One can check that (5.12) refines (5.13) when \(r\geqslant 10\).

Remark 5.5

We now consider the convergence rate of the sequence

$$ \alpha _r:={f_{\Delta (n,r)}-f_{\min }^{(r-d)}\over \overline{f}-\underline{f}}\ \ \ \ r=1,2,\cdots $$

Suppose the degree of f is fixed. By (5.3), we have \(\alpha _r=O({1\over r})\).
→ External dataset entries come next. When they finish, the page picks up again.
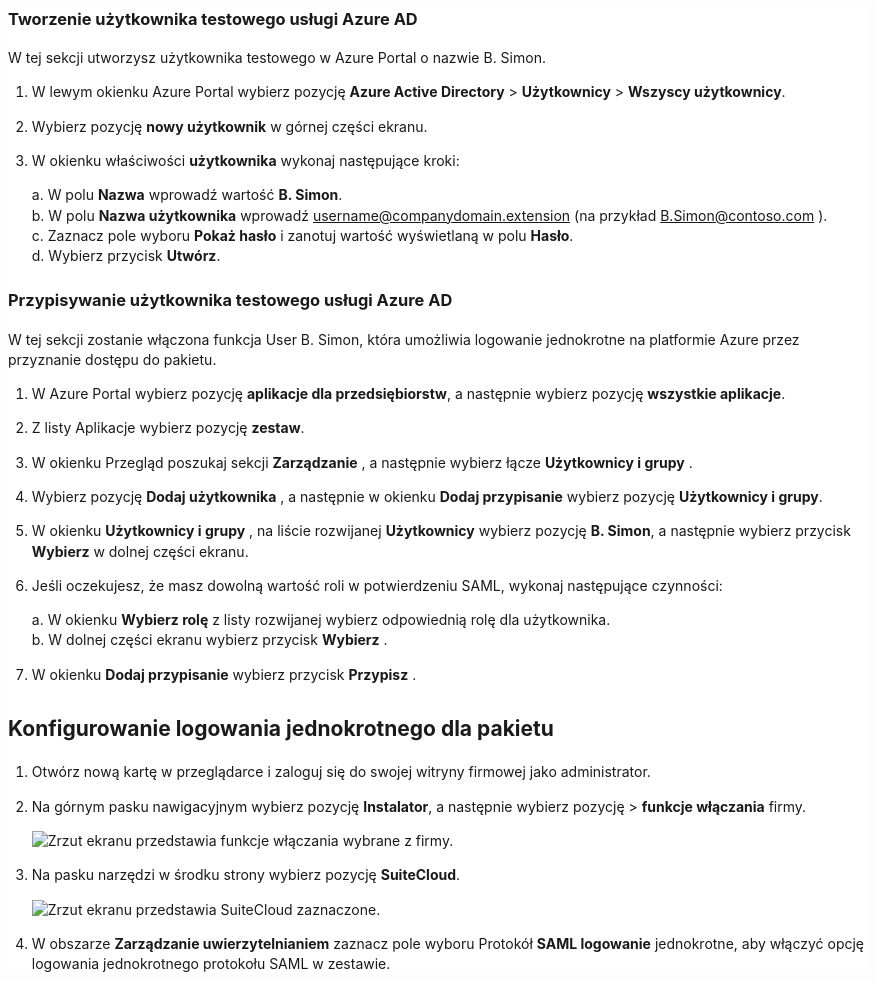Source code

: ### <a name="create-an-azure-ad-test-user"></a>Tworzenie użytkownika testowego usługi Azure AD

W tej sekcji utworzysz użytkownika testowego w Azure Portal o nazwie B. Simon.

1. W lewym okienku Azure Portal wybierz pozycję **Azure Active Directory**  >  **Użytkownicy**  >  **Wszyscy użytkownicy**.

1. Wybierz pozycję **nowy użytkownik** w górnej części ekranu.

1. W okienku właściwości **użytkownika** wykonaj następujące kroki:

   a. W polu **Nazwa** wprowadź wartość **B. Simon**.  
   b. W polu **Nazwa użytkownika** wprowadź username@companydomain.extension (na przykład B.Simon@contoso.com ).  
   c. Zaznacz pole wyboru **Pokaż hasło** i zanotuj wartość wyświetlaną w polu **Hasło**.  
   d. Wybierz przycisk **Utwórz**.

### <a name="assign-the-azure-ad-test-user"></a>Przypisywanie użytkownika testowego usługi Azure AD

W tej sekcji zostanie włączona funkcja User B. Simon, która umożliwia logowanie jednokrotne na platformie Azure przez przyznanie dostępu do pakietu.

1. W Azure Portal wybierz pozycję **aplikacje dla przedsiębiorstw**, a następnie wybierz pozycję **wszystkie aplikacje**.
1. Z listy Aplikacje wybierz pozycję **zestaw**.
1. W okienku Przegląd poszukaj sekcji **Zarządzanie** , a następnie wybierz łącze **Użytkownicy i grupy** .
1. Wybierz pozycję **Dodaj użytkownika** , a następnie w okienku **Dodaj przypisanie** wybierz pozycję **Użytkownicy i grupy**.
1. W okienku **Użytkownicy i grupy** , na liście rozwijanej **Użytkownicy** wybierz pozycję **B. Simon**, a następnie wybierz przycisk **Wybierz** w dolnej części ekranu.
1. Jeśli oczekujesz, że masz dowolną wartość roli w potwierdzeniu SAML, wykonaj następujące czynności:

   a. W okienku **Wybierz rolę** z listy rozwijanej wybierz odpowiednią rolę dla użytkownika.  
   b. W dolnej części ekranu wybierz przycisk **Wybierz** .
1. W okienku **Dodaj przypisanie** wybierz przycisk **Przypisz** .

## <a name="configure-netsuite-sso"></a>Konfigurowanie logowania jednokrotnego dla pakietu

1. Otwórz nową kartę w przeglądarce i zaloguj się do swojej witryny firmowej jako administrator.

2. Na górnym pasku nawigacyjnym wybierz pozycję **Instalator**, a następnie wybierz pozycję  >  **funkcje włączania** firmy.

    ![Zrzut ekranu przedstawia funkcje włączania wybrane z firmy.](./media/NetSuite-tutorial/ns-setupsaml.png)

3. Na pasku narzędzi w środku strony wybierz pozycję **SuiteCloud**.

    ![Zrzut ekranu przedstawia SuiteCloud zaznaczone.](./media/NetSuite-tutorial/ns-suitecloud.png)

4. W obszarze **Zarządzanie uwierzytelnianiem** zaznacz pole wyboru Protokół **SAML logowanie** jednokrotne, aby włączyć opcję logowania jednokrotnego protokołu SAML w zestawie.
As in Example 4.2, \(\alpha _r=\Omega ({1\over r})\) holds, we can conclude that the dependence of \(\alpha _r\) on r in (5.3) is tight, in the sense that there does not exist any \(\varepsilon >0\) such that \(\alpha _r=O({1\over r^{1+\varepsilon }})\).

In [7], De Klerk et al. consider the convergence rate of the sequence

$$ \beta _r:={{f_{\Delta (n,r)}-\underline{f}}\over \overline{f}-\underline{f}}\ \ \ \ r=1,2,\cdots $$

They consider several examples, and all of them satisfy \(\beta _r=O({1\over r^2})\). However, it is still an open question to determine the asymptotic convergence rate of \(\beta _r\) in general.